“The Interview” and capitulating to bullies

the interview movie bannerI had lots of problems with a bully when I was in middle school, and each of my children at various times have had issues with bullying behavior, and not always on the receiving side of the equation, unfortunately. Still, there’s a certain power dynamic between big people and everyone else. But it doesn’t take physical size to make a bully: there are plenty of people who bully and are of smaller stature, they just know how to be intimidating.

Apparently North Korea is the latest to enter the world of bullies, with Sony Pictures Corporation on the receiving end of the bullying and aggression. If media stories are to be believed, it all revolves around a daft comedy called The Interview, which features Seth Rogen and James Franco as two typical American bumbling idiots trying to do something on the world political stage. Something that turns out to greatly offend the North Koreans.

IMDb describes the plot thusly: “Dave Skylark and producer Aaron Rapoport run the celebrity tabloid show “Skylark Tonight.” When they land an interview with a surprise fan, North Korean dictator Kim Jong-un, they are recruited by the CIA to turn their trip to Pyongyang into an assassination mission.”

Sounds stupid, actually. In fact, I know of a few people who have seen it and they say it’s pretty dumb and gets worse as the film proceeds. The trailers certainly seem to suggest that it’s more about the extraordinary incompetence of the film’s lead characters (Skylark and Rapoport) far more than anything else, and that’s well trod comedic territory, including the hilarious Team America: World Police, which also portrays a North Korean leader in an unflattering light (along with dozens of other celebrities and high-profile individuals in contemporary culture).

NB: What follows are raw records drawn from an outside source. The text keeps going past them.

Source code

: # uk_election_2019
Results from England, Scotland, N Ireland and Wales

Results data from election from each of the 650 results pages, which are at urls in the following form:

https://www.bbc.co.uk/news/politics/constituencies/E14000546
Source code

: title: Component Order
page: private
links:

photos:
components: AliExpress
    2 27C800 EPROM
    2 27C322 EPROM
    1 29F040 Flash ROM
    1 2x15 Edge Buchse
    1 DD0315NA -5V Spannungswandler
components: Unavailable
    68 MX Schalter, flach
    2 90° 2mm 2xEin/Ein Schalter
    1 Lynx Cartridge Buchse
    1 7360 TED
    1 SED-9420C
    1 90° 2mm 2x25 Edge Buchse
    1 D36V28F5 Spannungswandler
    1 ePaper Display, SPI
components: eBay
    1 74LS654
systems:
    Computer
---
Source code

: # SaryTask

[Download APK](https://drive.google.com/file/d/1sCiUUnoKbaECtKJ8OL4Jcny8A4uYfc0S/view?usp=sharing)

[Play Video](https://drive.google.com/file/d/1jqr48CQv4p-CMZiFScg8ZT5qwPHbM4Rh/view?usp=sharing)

But so what? We have films that portray the current President of the United States as an idiot — heck, our media does that every day, and will happily switch their attention to the new POTUS when he or she is elected, regardless of political party — along with the heads of many other nations.

What’s more concerning isn’t that North Korea retaliated by having the military hack into the Sony Pictures computer network and steal vast amounts of private data that they then posted to the Internet for everyone’s salacious reading pleasure, but that Sony’s knuckled under to the bullying. After the great hack that compromised Sony’s network, the same hacker group then warned that anyone attending a showing of The Interview risked death on the scale of 9/11.

Without any credible backing to their threat, some movie theaters immediately announced that they wouldn’t show the film when it opens and after Sony said additional theater owners could opt out of this particular film without adversely impacting their contractual relationship with the media giant, many others piled on the bandwagon and Sony’s finally just pulled the movie entirely. No release to pay channels, no on-demand, no DVD or Blu-Ray down the road. Just into the shredder.

Now The Interview might well be a bad enough movie that it would have bombed anyway, but apparently no-one at Sony has learned the lesson that the best way to deal with a bully is to stand up to them. Individual moviegoers could certainly decide to skip the film, but for the theater owners, and most importantly, for Sony itself to just knuckle under to the unsubstantiated threats from an anonymous group of hackers that might not even be related to the data break-in at all.

I suggest North Korea might need to get a sense of humor: laughter is an essential part of being human. But more than that, I suggest the Sony executive team might need to get some balls. Yeah, a hacker group is threatening harm to viewers and that’s alarming, but a future that has every crackpot able to change the path of a multi-million-dollar project on a whim is a pretty grim place, where everything’s boiled down to its most PC, least offensive, most boring essence.

If I could, I’d go see The Interview, if just to show that I appreciate living in a country where I can make my own decision about what to see and how to spend my time and money, without some foreign-government-funded terrorists changing the landscape as if we were all puppets on strings.